Personal information
- Born: May 27, 1951 (age 75) Pittsburgh, Pennsylvania, U.S.
- Occupation: Trainer

Horse racing career
- Sport: Horse racing
- Career wins: 2,422+ (ongoing)

Major racing wins
- Maryland Breeders' Cup Sprint Handicap (1997) Philadelphia Park Breeders' Cup Handicap (1997) Pennsylvania Derby (1999) Federico Tesio Stakes (2001) Maryland Million Classic (2001, 2002, 2003) West Virginia Governor's Stakes (2002) Hopeful Stakes (2004) Sanford Stakes (2004) Arkansas Derby (2005) Bertram F. Bongard Stakes (2006) Delaware Oaks (2007) Royal North Stakes (2008) Hirsch Jacobs Stakes (2009) American Classic Race wins: Preakness Stakes (2005) Belmont Stakes (2005)

Racing awards
- Leading trainer at Delaware Park Racetrack (1992,1993,1994,1996, 2001)

Significant horses
- Docent, Afleet Alex, Smart Guy, Summer Bird

= Timothy F. Ritchey =

American horse trainer

Timothy F. "Tim" Ritchey (born May 27, 1951, in Pittsburgh, Pennsylvania) is an American Thoroughbred racehorse trainer.
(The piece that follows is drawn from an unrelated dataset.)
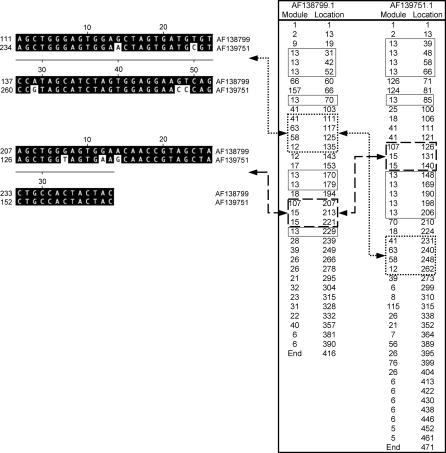
Module Maps and Module RearrangementsShown (right panel) is the module content (column Module) and nt position of the module start site (column Location) of two sof sequences (AF138799 and AF139751); this diagram constitutes a module map. Two major blocks of modules are boxed: short dashes for Modules 41, 63, 58, and 12, and long dashes for Modules 107 and 15. Arrows connecting boxes indicate their relative position within each sof allele; the corresponding aligned sequence segment is also shown (left panel). Multiple instances of occurrence of the highly repetitive Module 13 are boxed (thin lines) in order to highlight its position relative to the two major blocks of modules. The module slip threshold parameter (set to 4 nt), which is used in the iterative module correlation process, leads to the identification of sequence segments that are offset by ±4 nt sites; when the offset exceeds twice the module slip threshold parameter, an additional occurrence of that module is declared, even though the start sites of the two modules may be positioned only 8 nt apart. Module start site slippage and discrete blocks composing multiple copies of the same module are depicted in the module maps.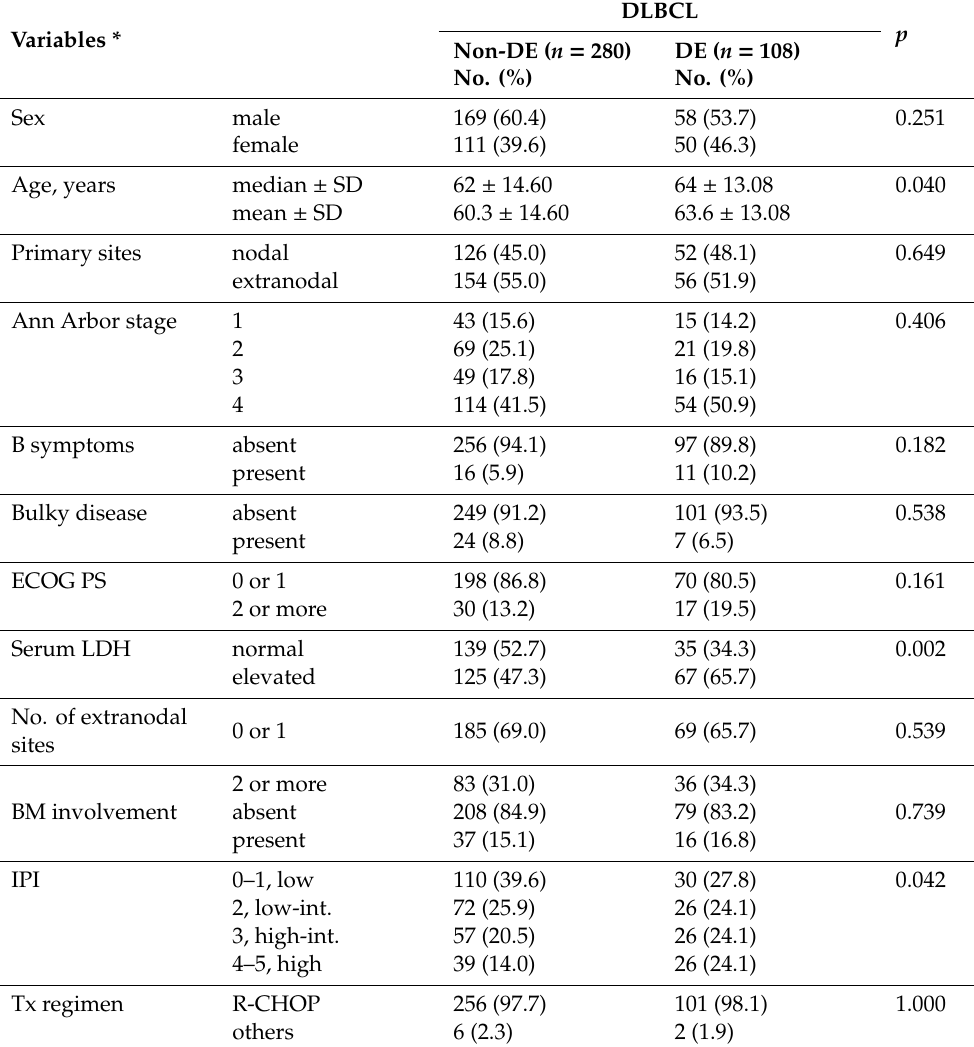
Table 2. The relationship between DE status and clinicopathological features of DLBCL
He is best known as the trainer of Afleet Alex, a 2005 winner of two American Classic Races, the Preakness and Belmont Stakes.

Tim Ritchey married Janet Wood, a native of England. The couple has two sons, Christopher and Benjamin, who were born in Lebanon, Pennsylvania.